India is set to broaden its electric vehicle (EV) incentives to include automakers manufacturing EVs at existing factories, a shift from the earlier focus on attracting investments for new plants, according to a source familiar with the matter. This policy adjustment aims to stimulate EV production and investment across the board, regardless of whether automakers build new facilities or repurpose existing ones.
The original policy, announced in March, was initially tailored to entice Tesla to establish local manufacturing operations. However, the U.S. automaker has since backed away from those plans. Meanwhile, other international automakers, including Toyota and Hyundai, have shown interest in EV production in India, both at new and existing factories, as per minutes from a meeting with the Ministry of Heavy Industries.
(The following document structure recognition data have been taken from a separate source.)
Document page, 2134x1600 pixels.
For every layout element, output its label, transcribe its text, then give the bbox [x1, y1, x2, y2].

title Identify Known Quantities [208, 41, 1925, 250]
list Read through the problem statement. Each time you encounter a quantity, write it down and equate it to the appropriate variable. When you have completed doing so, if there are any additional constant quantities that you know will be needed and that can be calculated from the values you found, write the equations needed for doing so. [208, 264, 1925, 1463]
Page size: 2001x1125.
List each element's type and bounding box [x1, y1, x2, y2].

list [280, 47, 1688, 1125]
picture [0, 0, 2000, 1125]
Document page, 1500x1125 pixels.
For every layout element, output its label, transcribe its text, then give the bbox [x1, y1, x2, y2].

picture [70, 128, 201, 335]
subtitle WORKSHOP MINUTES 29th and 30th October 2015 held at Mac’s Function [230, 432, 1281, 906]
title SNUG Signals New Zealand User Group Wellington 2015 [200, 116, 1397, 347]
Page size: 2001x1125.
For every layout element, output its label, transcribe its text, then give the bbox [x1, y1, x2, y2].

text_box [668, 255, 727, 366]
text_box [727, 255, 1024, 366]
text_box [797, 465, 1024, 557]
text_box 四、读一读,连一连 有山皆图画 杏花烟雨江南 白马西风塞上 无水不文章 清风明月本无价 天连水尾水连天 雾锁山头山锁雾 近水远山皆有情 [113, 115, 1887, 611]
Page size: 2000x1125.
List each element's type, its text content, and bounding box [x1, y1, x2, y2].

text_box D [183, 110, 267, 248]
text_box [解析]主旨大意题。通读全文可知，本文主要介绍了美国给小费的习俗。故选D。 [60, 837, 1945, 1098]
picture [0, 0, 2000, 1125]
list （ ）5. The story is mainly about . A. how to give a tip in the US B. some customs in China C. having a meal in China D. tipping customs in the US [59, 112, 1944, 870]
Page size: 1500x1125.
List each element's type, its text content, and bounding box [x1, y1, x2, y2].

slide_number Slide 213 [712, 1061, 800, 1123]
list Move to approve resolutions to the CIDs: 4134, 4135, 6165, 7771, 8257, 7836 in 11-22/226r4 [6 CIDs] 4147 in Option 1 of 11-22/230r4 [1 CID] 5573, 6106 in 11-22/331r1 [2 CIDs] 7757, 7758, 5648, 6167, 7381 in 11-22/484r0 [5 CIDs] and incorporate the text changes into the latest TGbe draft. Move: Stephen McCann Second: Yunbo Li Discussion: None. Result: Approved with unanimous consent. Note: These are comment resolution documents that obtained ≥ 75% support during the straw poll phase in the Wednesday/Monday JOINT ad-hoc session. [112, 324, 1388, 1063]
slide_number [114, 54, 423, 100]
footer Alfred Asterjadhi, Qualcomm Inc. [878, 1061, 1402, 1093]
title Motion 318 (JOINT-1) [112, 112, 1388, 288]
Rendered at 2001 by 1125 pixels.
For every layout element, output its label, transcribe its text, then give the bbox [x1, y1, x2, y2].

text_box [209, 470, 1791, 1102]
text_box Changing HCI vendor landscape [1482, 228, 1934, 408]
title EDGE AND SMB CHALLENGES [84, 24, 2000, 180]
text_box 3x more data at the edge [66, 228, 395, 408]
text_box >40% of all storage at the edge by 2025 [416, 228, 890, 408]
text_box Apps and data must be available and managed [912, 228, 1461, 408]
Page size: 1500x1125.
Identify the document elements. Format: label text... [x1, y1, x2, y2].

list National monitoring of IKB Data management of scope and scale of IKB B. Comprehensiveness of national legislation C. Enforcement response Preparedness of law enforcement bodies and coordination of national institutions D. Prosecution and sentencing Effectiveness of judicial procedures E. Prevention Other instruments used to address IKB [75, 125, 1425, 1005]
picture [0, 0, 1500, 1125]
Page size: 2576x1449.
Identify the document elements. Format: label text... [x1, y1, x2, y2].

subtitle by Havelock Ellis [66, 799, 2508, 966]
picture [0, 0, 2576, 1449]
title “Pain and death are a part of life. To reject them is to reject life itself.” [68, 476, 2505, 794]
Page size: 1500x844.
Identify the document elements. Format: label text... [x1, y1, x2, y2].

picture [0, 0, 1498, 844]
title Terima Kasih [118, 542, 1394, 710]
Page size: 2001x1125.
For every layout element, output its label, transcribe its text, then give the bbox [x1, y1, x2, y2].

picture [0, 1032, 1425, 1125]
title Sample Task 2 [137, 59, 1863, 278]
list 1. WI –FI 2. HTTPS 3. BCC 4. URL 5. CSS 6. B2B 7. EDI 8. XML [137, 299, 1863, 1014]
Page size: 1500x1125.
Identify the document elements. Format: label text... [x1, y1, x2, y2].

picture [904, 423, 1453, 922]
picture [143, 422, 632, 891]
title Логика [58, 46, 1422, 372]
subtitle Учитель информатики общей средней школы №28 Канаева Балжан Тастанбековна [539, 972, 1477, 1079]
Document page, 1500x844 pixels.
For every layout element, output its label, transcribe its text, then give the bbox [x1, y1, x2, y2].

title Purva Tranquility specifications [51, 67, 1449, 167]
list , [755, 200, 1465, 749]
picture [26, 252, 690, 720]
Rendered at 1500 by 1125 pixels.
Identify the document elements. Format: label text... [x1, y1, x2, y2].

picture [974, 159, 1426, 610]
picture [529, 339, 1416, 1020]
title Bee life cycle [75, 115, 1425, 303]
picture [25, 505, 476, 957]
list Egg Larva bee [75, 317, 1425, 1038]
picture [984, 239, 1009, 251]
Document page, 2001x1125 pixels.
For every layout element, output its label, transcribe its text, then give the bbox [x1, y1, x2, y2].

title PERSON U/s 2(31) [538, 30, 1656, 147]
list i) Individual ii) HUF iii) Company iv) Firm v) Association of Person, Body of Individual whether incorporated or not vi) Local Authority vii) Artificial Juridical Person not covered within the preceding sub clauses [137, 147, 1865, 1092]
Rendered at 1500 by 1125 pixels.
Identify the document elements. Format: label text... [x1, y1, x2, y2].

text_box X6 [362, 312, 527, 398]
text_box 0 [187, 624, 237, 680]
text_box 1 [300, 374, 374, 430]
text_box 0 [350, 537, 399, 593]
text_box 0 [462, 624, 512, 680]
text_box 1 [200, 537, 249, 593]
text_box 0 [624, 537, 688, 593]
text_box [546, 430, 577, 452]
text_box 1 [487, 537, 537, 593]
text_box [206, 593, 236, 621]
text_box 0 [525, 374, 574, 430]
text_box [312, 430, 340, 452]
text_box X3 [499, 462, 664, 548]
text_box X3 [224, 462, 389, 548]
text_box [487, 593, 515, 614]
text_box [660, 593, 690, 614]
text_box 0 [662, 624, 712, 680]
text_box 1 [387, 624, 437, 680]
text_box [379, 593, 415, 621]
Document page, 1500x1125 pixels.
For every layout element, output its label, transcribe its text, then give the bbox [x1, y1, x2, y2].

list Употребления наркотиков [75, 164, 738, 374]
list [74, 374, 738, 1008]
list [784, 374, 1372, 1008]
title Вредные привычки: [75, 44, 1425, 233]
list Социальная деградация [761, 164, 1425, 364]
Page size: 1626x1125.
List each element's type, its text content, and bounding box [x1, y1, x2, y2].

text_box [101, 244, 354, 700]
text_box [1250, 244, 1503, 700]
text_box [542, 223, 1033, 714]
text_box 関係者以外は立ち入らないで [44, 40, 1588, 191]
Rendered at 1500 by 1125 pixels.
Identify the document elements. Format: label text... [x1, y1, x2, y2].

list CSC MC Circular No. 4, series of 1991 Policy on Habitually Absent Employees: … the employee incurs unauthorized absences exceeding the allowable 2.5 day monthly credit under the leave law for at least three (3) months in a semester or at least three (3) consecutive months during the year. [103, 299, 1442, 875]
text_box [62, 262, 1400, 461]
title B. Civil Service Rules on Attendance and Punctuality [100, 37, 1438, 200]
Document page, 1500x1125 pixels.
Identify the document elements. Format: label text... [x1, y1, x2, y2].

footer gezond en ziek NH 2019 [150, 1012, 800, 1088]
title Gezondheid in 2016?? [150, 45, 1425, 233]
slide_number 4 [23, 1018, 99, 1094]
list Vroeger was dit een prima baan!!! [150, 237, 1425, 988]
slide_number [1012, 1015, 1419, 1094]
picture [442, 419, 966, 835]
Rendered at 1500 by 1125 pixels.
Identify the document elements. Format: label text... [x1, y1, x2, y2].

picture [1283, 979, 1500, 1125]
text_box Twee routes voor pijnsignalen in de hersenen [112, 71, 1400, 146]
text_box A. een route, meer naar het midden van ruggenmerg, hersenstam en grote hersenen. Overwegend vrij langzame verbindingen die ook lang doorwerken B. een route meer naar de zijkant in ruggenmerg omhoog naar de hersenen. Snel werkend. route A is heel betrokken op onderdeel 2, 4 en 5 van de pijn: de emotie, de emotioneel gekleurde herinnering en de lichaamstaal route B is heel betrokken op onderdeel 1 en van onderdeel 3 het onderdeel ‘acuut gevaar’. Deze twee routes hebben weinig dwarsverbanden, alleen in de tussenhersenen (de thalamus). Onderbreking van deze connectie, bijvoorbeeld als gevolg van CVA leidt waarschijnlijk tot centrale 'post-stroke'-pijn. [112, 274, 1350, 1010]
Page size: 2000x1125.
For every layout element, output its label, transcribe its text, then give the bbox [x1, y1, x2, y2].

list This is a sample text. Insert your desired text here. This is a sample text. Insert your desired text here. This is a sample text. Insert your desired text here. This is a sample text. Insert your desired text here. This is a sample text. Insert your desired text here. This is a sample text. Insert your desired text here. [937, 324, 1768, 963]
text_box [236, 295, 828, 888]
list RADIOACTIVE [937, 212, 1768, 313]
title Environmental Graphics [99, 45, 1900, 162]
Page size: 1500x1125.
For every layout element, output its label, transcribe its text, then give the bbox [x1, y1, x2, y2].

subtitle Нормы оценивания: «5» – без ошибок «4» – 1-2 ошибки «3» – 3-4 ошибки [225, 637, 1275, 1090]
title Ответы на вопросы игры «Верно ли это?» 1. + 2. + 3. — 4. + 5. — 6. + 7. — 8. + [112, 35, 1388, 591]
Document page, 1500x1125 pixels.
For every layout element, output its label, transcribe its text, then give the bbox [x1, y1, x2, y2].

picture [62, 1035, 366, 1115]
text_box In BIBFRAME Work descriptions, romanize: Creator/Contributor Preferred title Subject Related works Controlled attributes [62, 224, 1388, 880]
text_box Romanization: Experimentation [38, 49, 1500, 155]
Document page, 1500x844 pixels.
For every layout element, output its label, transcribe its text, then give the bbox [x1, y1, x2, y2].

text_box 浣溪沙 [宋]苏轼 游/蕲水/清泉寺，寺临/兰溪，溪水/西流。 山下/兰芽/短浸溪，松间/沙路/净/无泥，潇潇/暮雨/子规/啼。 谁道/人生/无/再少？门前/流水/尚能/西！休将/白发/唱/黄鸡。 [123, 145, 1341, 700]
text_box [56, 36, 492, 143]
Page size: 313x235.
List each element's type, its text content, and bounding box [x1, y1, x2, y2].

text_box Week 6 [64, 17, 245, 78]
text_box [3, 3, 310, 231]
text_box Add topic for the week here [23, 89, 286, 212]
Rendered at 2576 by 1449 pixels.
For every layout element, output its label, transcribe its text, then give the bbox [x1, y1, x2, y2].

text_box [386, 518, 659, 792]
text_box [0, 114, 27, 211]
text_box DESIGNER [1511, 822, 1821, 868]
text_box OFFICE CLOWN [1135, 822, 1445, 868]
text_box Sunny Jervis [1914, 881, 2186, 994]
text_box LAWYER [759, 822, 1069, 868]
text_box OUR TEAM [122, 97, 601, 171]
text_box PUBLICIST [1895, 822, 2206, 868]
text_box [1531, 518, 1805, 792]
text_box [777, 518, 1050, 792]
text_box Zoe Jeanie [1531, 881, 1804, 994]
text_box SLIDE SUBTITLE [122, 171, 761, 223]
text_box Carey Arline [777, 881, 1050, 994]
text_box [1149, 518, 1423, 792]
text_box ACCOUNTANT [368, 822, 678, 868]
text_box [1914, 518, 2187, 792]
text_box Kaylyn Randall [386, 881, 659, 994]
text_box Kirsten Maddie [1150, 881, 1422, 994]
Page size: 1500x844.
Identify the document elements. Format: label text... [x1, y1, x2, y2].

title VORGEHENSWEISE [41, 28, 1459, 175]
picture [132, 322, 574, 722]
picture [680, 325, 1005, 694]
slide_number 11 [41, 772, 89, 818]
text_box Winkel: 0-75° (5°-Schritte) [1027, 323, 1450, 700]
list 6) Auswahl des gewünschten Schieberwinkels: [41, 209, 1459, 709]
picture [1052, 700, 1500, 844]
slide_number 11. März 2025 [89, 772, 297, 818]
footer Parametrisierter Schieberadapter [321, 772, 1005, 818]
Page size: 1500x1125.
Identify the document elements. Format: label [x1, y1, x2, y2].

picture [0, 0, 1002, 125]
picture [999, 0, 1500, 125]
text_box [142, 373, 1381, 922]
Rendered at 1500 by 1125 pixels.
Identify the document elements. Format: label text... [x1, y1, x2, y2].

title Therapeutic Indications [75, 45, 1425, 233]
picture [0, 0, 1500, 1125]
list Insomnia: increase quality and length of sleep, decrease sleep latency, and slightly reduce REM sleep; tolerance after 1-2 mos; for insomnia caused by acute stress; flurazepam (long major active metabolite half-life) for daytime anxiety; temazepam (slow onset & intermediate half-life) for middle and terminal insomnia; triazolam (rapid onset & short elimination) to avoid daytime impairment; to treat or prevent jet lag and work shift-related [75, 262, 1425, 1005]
Key features of the EV policy include incentives for automakers investing a minimum of $500 million in EV manufacturing in India, provided that at least 50% of components are sourced locally. Qualified automakers are eligible for a significant reduction in import taxes—down to 15% from rates as high as 100%—for up to 8,000 EVs annually.
The decision to extend these benefits to existing factories aims to unlock investments from automakers currently producing gasoline and hybrid vehicles in India, making the policy more inclusive and flexible. This move is expected to accelerate the country's adoption of EV manufacturing and further India’s goal of becoming a global EV hub.